Exercise:
Return each line of the entries that mentions the word "input".

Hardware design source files
┌────────

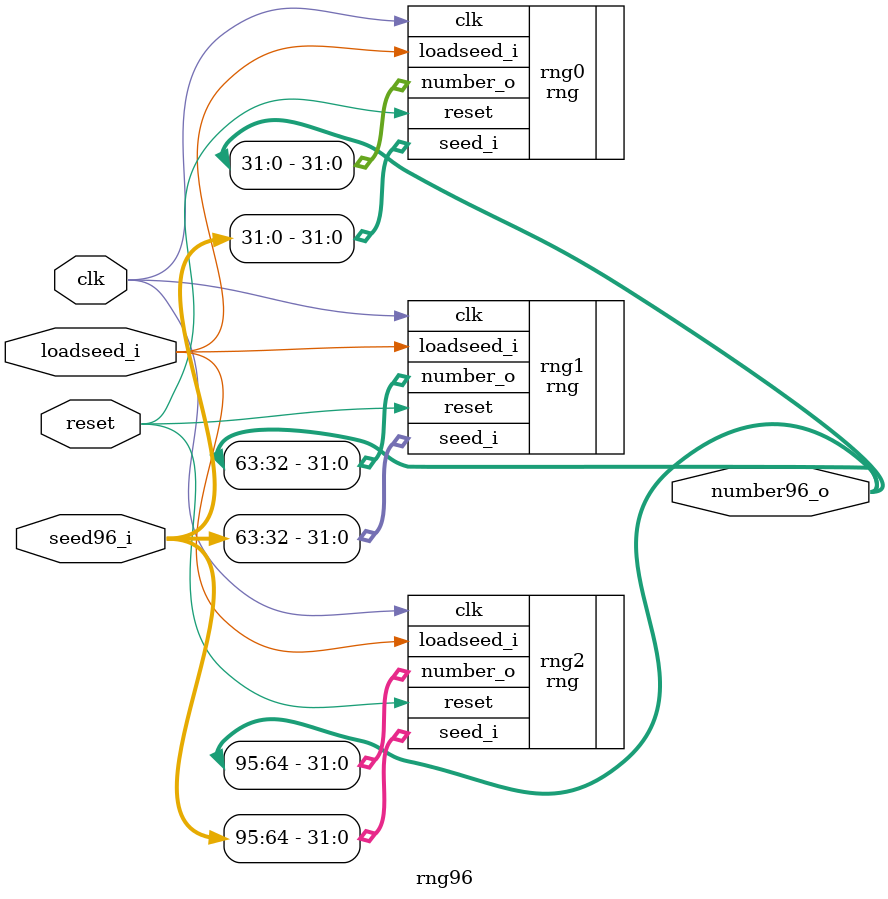
<source format=v>

`timescale 10ns/1ns

module rng96 #(parameter  WORDSIZE = 32)(clk,reset,loadseed_i,seed96_i,number96_o);
input clk;
input reset;
input loadseed_i;
input [95:0] seed96_i;
output [95:0] number96_o;

  rng rng0(
      .clk	(clk),
      .reset(reset),
      .loadseed_i(loadseed_i),
      .seed_i(seed96_i[WORDSIZE-1:0]),
      .number_o(number96_o[WORDSIZE-1:0])
   
   );

rng rng1(
      .clk	(clk),
      .reset(reset),
      .loadseed_i(loadseed_i),
      .seed_i(seed96_i[WORDSIZE*2-1:WORDSIZE]),
      .number_o(number96_o[WORDSIZE*2-1:WORDSIZE])
   
   );
   
   
   rng rng2(
      .clk	(clk),
      .reset(reset),
      .loadseed_i(loadseed_i),
      .seed_i(seed96_i[WORDSIZE*3-1:WORDSIZE*2]),
      .number_o(number96_o[WORDSIZE*3-1:WORDSIZE*2])
   
   );


endmodule


</source>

└────────

Task solution:
input clk;
input reset;
input loadseed_i;
input [95:0] seed96_i;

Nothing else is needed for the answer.